Quantifying Oxidation of Cellulose-Associated Glucuronoxylan by Two Lytic Polysaccharide Monooxygenases from Neurospora crassa
Olav A. Hegnar, Heidi Østby, Dejan M. Petrović, Lisbeth Olsson, Anikó Várnai, Vincent G. H. Eijsink
Abstract
Plant cell wall polysaccharides are highly resilient to depolymerization by hydrolytic enzymes, partly due to cellulose chains being tightly packed in microfibrils that are covered by hemicelluloses. Lytic polysaccharide monooxygenases (LPMOs) seem well suited to attack these resilient copolymeric structures, but the occurrence and importance of hemicellulolytic activity among LPMOs remain unclear. Here, we show that certain AA9 LPMOs preferentially cleave xylan when acting on a cellulose-glucuronoxylan mixture, and that this ability is the result of protein evolution that has resulted in a clade of AA9 LPMOs with specific structural features.
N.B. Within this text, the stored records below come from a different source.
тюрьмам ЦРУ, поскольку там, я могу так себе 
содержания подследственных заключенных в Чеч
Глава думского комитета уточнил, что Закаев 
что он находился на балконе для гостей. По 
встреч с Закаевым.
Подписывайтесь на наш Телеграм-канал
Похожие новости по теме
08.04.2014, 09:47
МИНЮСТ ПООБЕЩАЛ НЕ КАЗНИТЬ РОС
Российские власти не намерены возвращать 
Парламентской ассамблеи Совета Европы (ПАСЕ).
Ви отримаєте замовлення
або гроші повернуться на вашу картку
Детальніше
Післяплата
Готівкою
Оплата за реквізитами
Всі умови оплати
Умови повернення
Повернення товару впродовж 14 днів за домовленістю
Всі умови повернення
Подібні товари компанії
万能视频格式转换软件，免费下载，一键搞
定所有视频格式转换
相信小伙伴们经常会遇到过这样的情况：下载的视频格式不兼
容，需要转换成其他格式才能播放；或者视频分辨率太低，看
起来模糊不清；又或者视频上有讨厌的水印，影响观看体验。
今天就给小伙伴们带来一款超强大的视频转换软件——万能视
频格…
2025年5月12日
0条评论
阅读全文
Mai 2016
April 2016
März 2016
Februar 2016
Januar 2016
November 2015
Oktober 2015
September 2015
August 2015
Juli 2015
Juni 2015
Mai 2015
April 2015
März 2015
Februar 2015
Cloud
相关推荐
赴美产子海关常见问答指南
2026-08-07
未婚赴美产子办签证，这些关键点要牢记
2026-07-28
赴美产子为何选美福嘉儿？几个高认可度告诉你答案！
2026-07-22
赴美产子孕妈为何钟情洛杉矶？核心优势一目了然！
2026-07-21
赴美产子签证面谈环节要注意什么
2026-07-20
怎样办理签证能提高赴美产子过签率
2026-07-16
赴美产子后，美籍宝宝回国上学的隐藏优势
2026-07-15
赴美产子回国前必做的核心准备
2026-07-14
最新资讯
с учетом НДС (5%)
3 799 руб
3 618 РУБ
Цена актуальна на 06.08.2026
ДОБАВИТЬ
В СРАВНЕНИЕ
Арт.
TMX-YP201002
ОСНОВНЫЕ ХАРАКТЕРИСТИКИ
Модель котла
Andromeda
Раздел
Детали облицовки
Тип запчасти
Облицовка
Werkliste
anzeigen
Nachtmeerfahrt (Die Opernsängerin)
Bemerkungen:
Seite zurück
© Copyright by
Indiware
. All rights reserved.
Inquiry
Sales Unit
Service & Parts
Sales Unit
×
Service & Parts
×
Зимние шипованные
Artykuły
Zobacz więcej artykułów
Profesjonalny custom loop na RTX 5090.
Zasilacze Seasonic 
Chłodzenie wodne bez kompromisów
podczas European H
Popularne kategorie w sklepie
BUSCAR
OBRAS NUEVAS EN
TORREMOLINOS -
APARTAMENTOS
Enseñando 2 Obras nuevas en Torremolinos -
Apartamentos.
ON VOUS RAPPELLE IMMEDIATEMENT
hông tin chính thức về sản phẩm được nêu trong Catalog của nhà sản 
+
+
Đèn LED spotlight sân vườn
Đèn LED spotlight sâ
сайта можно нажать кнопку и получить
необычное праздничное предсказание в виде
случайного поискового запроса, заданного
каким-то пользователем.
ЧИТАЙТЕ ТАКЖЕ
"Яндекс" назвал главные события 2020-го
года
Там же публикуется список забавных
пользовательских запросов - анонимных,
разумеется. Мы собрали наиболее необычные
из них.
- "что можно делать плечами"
Our findings strengthen the notion that the vast arsenal of AA9 LPMOs in certain fungal species provides functional versatility and that AA9 LPMOs may have evolved to promote oxidative depolymerization of a wide variety of recalcitrant, copolymeric plant polysaccharide structures. These findings have implications for understanding the biological roles and industrial potential of LPMOs.